The U.S. remains the top producer of many farm goods. But on the global market, it long ago lost the lead in wheat exports to the European Union and Russia. It lost the soybean export crown to Brazil about a decade ago. Brazil is also a rising power in cotton, expected to soon surpass the U.S. in exports, too.

The U.S. is also the world's biggest economy and likely to remain so. But the development of other countries has always meant the U.S. would cede some of its economic standing. In the 1960s, the U.S. accounted for about 40% of the world's economic output; today it's a bit more than 20%.

While that erosion causes some pangs, or worse causes some people to turn protectionist, the growing prosperity of people in other countries is ultimately good for Americans.

Brazilian leaders in the 1960s poured money and people into provinces away from the coasts in the belief that producing a broad array of agricultural goods — not just tropical products like coffee, cacao and sugar — would make the country rich.

Today, Brazil is the second-largest food producer after the U.S. in the Western Hemisphere, and a top five producer globally for more than 30 crops, including corn and soybeans. It is the "B" in "BRICS," the grouping of fast-growing countries that have formed their own political bloc.

"You still hear about swings in the GDP or about poverty in Brazil, but agribusiness is in a pocket of the country where everything works just as well as in Minnesota," said Marc Muendler, an economist who specializes on Brazil at the University of California-San Diego.

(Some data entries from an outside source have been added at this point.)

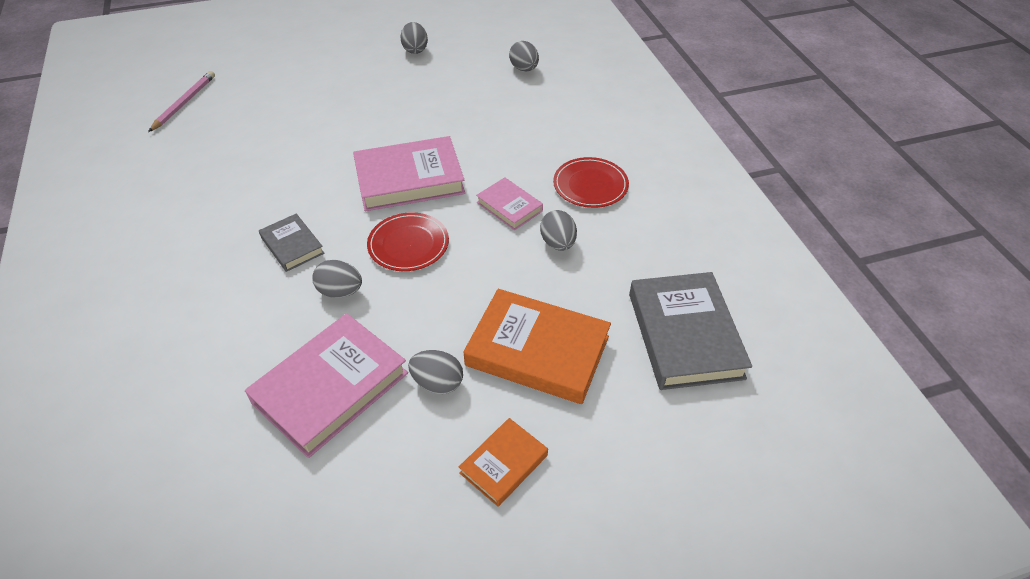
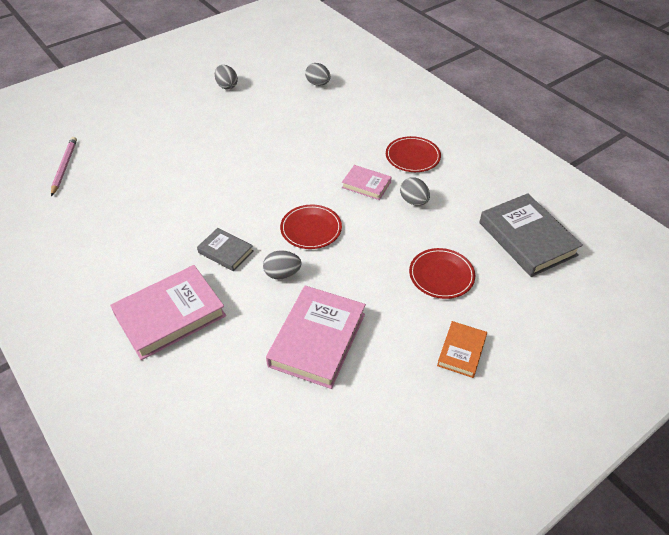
camera: 20 degrees left, 0 degrees up
pink book [353,136,465,211] -> pink book moved to [110,265,226,360]
grey egg [408,350,463,394] -> none
orange book [463,289,611,404] -> red plate [409,248,475,299]

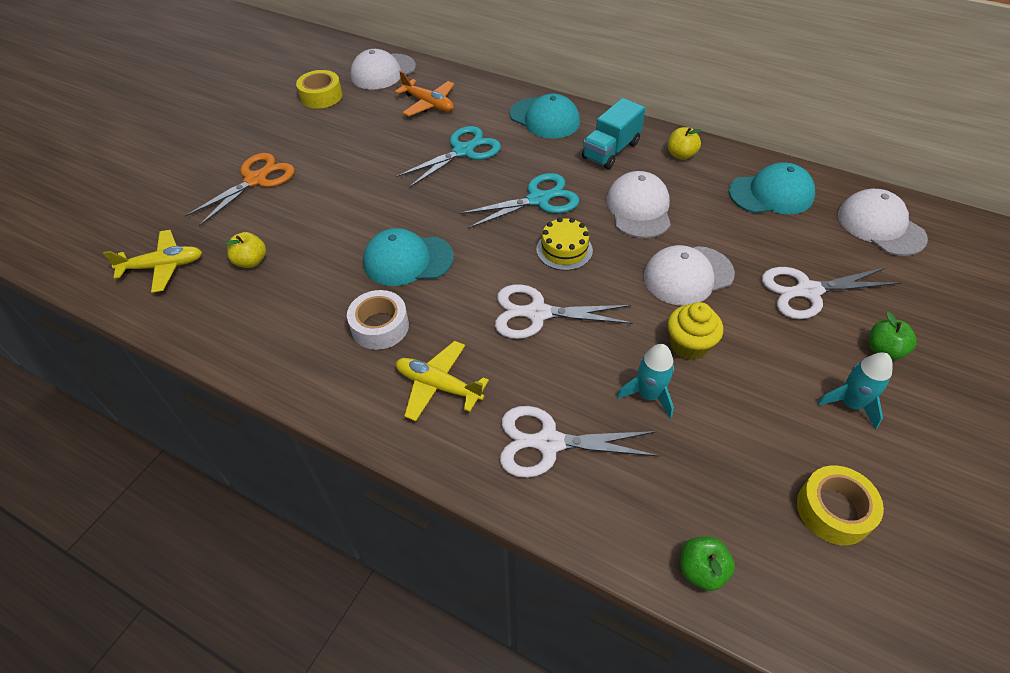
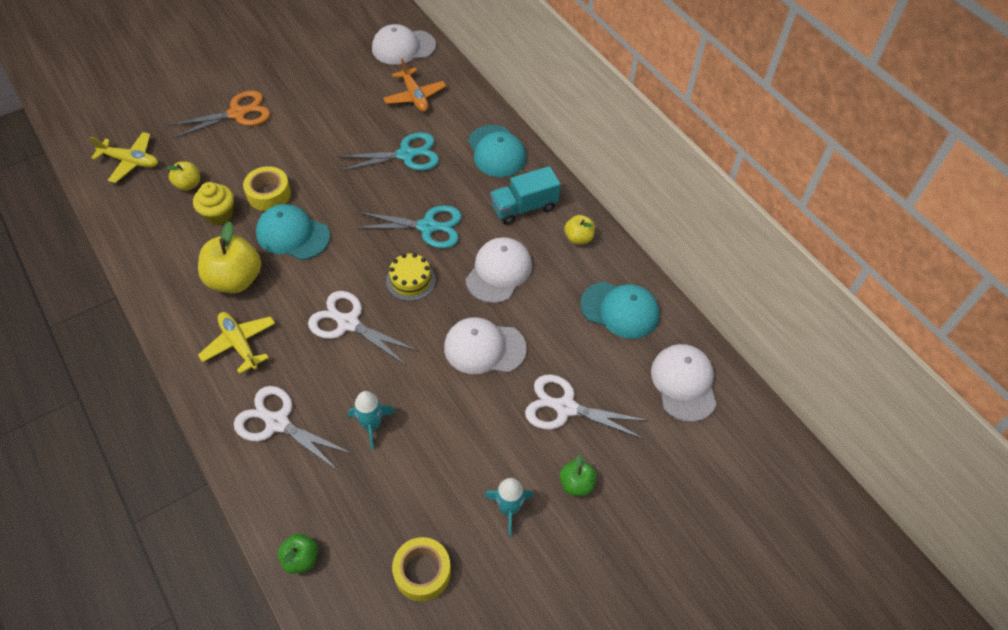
camera: 25 degrees right, 5 degrees up
yellow tape [296,70,342,109] -> yellow tape moved to [243,166,291,211]
white tape [347,290,409,350] -> yellow apple [198,221,261,293]
yellow cupcake [668,302,723,360] -> yellow cupcake moved to [193,182,234,225]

Deforestation of the Amazon is an element in Brazil's agricultural development but not the biggest one. Muendler said, "Agribusiness in the interior has basically spilled its successes to the parts of the coastal area where they need it."

Most recently, that includes the northern coastal city of Sao Luis, where a still-new port terminal is saving time and money for exports.

Because agriculture has been so successful, Muendler said he senses some ambivalence among Brazilian leaders about rising up the traditional ladder of development to manufacturing and services.

"They say, 'Well, we can just be the food basket for the world. We have 9 billion people to feed. It's a good model,'" Muendler said. "That thinking shifts a bit with administrations. It shifts with the moves of the markets. But I think this is what will make Brazil thrive."

Meanwhile, the U.S. has done some things to hurt itself in global food trade. For two decades, Congress has not raised spending on the Market Access Program, or MAP, and the Foreign Market Development Program, or FMD. Both promote U.S. goods overseas and may get more help in the Farm Bill, which is expected to get its once-every-five-years update this fall.

"MAP and FMD has not been funded largely in the last couple of Farm Bills," Haag said. "We would like to see that increased to make sure our word is heard overseas."

When other countries retaliated on trade restrictions that the U.S. imposed in 2018, they hit agriculture hard. By 2019, the average tariff imposed on U.S. commodities was nearly 30%, up from around 8% before the trade war.

The U.S. is still negotiating to unwind those tariffs.